Efficient Usage of Data at Scale
As you scale up in terms of database workload, you need to be able to avoid bad queries or patterns from your applications.
- Moving expensive queries out of the user request path. Even if your database server uses powerful hardware, its performance can be negatively affected by a handful of expensive queries. Even a single bad query can cause serious performance issues for your database. Make sure to use monitoring tools to track down the queries that are taking up the most resources.
- Using caching to offload database traffic. Cache data away from the database using something like memcached. This is usually done at the application layer and is highly effective.
- Counters and in-memory stores. Use memory counters to monitor performance hits: pages/sec, faults/sec, available bytes, total server, target server memory, etc. Percona’s new in-memory storage engine for MongoDB also can help.
- Connection Pooling. A connection pool made up of cached database connections, remembered so that the connections can be reused for future requests to the database.

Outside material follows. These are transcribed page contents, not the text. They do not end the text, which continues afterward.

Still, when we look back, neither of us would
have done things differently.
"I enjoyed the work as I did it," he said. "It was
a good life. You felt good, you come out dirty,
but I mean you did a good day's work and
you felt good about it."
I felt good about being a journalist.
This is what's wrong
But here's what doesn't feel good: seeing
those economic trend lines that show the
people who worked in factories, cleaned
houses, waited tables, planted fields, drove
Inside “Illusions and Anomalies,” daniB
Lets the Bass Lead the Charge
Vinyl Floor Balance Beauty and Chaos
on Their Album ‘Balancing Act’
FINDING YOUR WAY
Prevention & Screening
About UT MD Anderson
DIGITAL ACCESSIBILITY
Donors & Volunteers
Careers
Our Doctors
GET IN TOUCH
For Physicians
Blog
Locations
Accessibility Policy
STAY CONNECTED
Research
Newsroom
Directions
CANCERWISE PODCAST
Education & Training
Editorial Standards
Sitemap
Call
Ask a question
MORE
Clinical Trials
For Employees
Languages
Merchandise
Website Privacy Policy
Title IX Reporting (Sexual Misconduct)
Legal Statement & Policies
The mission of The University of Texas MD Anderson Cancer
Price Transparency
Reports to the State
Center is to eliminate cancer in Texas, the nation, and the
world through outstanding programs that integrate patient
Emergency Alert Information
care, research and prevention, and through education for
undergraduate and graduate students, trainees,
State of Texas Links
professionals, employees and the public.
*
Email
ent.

Connection pools can improve the performance of executing commands on a database.
Scaling Out (Horizontal) Tricks
Scaling horizontally means adding more nodes to a system, such as adding a new server to a database environment to a distributed software application. For example, scaling out from one Web server to three.

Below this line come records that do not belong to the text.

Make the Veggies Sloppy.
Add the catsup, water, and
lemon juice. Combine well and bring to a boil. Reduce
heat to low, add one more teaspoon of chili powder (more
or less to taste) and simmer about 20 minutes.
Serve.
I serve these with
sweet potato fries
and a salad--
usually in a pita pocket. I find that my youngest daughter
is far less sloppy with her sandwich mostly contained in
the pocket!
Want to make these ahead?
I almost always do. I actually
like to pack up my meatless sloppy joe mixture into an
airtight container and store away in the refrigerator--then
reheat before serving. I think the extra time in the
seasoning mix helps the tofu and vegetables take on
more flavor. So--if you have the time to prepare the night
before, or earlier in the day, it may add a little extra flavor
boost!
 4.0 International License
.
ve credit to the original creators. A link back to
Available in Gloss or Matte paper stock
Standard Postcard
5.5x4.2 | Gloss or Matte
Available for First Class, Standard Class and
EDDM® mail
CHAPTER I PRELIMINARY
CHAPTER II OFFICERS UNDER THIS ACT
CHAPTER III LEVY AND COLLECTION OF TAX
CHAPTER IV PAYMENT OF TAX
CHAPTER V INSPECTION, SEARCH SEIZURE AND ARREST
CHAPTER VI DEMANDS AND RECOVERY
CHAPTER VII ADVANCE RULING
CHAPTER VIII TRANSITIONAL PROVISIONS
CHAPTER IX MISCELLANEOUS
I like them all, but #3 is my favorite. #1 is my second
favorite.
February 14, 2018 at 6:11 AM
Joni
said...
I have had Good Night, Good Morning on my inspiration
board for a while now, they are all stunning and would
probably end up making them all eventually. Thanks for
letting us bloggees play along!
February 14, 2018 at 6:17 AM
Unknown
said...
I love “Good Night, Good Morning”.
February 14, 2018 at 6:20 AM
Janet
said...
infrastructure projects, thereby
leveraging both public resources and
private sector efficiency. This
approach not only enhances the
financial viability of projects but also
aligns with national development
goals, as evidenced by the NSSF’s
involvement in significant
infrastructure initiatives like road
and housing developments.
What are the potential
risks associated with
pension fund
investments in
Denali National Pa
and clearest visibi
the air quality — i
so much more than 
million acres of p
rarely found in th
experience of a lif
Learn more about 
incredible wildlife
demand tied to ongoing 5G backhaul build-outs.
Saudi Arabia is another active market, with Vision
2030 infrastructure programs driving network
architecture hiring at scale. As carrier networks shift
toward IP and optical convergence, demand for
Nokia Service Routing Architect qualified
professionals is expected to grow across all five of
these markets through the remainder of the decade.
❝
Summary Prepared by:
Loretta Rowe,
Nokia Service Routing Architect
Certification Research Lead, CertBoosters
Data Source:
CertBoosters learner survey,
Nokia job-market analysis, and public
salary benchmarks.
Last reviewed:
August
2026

- Pre-sharding data for flexibility: Pre-sharding the database across the server instances allows you to have the entire environment resources available at the start of the event, rather than having to rebalance during peak event traffic.
- Using “kill switches” to control traffic: The idea of a kill switch is a single point where you can stop the flow of data to a particular node. Strategically set up kill switches allow you to stop a destructive workload that begins to impact the entire environment.
- Limiting graph structures: By limiting the size or complexity of graph structures in the database, you will simplify data lookups and data size.
Scaling With Hardware (Vertical Scaling)
Another option to handle the increased traffic load is adding more hardware to your environment: more servers, more CPUs, more memory, etc. This, of course, can be expensive. One option here is to pre-configure your testing environment to become part of the production environment if necessary. Another is to pre-configure more Database-as-a-Service (DaaS) instances for the event (if you are a using cloud-based services).
Whichever method, be sure you verify and test your extra servers and environment before your drop-dead date.
Testing Performance and Capacity
As always, in any situation where your environment is going to be stressed beyond usual limits, testing under real-world conditions is a key factor. This includes not only testing for raw traffic levels, but also the actual workloads that your database will experience, with the same volume and variety of requests.
Knowing Your Application and Questions to Ask at Development Time
Finally, it’s important that you understand what applications will be used and querying the database. This sort of common sense idea is often overlooked, especially when teams (such as the development team and the database/operations team) get siloed and don’t communicate.
Get to know who is developing the applications that are using the database, and how they are doing it. As an example, a while back I had the opportunity to speak with a team of developers, mostly to just understand what they were doing. In the process of whiteboarding the app with them, we discovered a simple query issue that – now that we were aware of it – took little effort to fix. These sorts of interactions, early in the process, can save a great deal of headache down the line.